During the Northern Song Dynasty, Shen Kuo—when negotiating a border dispute with the Liao Dynasty—used historical ownership as a basis to achieve a result favorable to the Song, a story that has become well-known. According to the 《宋史·沈括传》History of Song (biography of Shen Kuo) and the 《续资治通鉴长编》Extended Continuation of the Comprehensive Mirror to Aid in Government, when the Liao envoy Xiao Xi visited Song China, he demanded the territory of Huangwei in Hedong, vowing not to return home until he obtained that land. Entrusted with the negotiations, Shen Kuo first consulted the archives at the Shumi Yuan (Privy Council) and found records from earlier boundary talks. These records showed that the area was historically divided by the ancient Great Wall, and that the place Xiao Xi claimed lay thirty li (about ten miles) beyond that wall. Emperor Shenzong then ordered Shen Kuo to draft a map. Upon reviewing the map, Xiao Xi was compelled to abandon his original demand. The emperor dispatched Shen Kuo as an envoy to the Liao court to continue negotiations, where—armed with data from dozens of volumes of archival documents—he conducted six rounds of talks. Ultimately, the Liao abandoned its territorial claim to Huangwei and instead demanded the Tianchi (Heavenly Lake) region.
However, a closer analysis of the situation at that time reveals that both the Song and Liao dynasties were in a standoff and were reluctant to go to war over a local territorial dispute. Therefore, the “historical” evidence of “since ancient times” that Shen Kuo presented played a role to a certain extent. On the other hand, although the Liao gave up its claim to Huangwei, it raised new demands, and in subsequent border demarcations the Song Dynasty still ended up losing some territory.
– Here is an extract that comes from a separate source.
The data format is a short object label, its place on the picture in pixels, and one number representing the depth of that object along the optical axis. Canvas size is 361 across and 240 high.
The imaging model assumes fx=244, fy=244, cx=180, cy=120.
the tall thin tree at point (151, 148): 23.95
Thus, Shen Kuo’s “victory” should not be overstated, nor should this example be taken to imply that historical ownership can be the decisive factor in resolving territorial disputes.
I once asked an official from the Ministry of Foreign Affairs:
“How many of China’s territorial disputes with foreign countries have been resolved on the basis of historical claims? In diplomatic negotiations, how significant a role has historical documentation actually played?”
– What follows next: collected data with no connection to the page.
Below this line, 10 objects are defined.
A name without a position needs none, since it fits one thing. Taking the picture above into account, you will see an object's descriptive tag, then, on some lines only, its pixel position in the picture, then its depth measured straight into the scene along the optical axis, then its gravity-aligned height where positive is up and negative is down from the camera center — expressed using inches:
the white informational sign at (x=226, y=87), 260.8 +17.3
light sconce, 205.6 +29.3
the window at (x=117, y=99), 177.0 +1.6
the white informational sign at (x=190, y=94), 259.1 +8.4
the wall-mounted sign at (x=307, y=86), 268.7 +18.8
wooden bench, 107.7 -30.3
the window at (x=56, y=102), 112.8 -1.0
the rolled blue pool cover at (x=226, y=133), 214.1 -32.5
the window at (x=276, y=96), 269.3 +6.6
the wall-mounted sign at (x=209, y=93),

He did not give a definitive answer. I suspect that in reality there have been no successful cases, because statesmen consider present realities far more than history. We should stop indulging in the notion that “this has been China’s territory since ancient times,” and stop using vague concepts of grand unification to gratify certain people’s vanity. Instead, we must face the realities of the 21st century.
China’s problem is simple Sinocentrism. It’s a mentality. You can’t argue against it rationally. Eg, “Tibet belongs to China! Ever since the Qing. The British took part of Tibet. Give it back!” As you can see, arguments over lost territory never work the other way round — i.e., it’s still ours even though it’s gone. Also, China is taking the South China Sea even though there’s no historical justification for it. (The claim is based on an ROC historian’s take on it.) How do you argue against that?
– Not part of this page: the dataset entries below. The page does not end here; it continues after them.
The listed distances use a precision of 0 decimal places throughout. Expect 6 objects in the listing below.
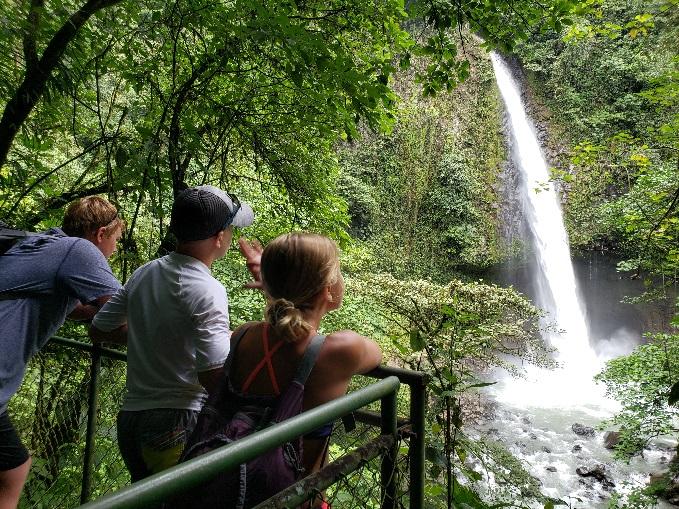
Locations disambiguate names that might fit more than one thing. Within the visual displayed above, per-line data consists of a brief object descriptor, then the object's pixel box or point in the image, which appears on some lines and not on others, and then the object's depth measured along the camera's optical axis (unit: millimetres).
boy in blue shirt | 1606
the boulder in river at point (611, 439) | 10953
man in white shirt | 1568
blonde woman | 1216
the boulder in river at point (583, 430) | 11664
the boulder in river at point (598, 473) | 9555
Really thoughtful points. You show just how complicated and sensitive the whole topic of unity, autonomy, and historical memory can be, especially when different political systems and experiences are involved.
How could China move toward a kind of national unity that doesn’t fear regional autonomy, cultural differences, or diversity, but actually sees them as the foundation for long-term stability? And how can that kind of model stay credible in a world where “self-determination” is so often used as a political tool, by both Western and non-Western powers?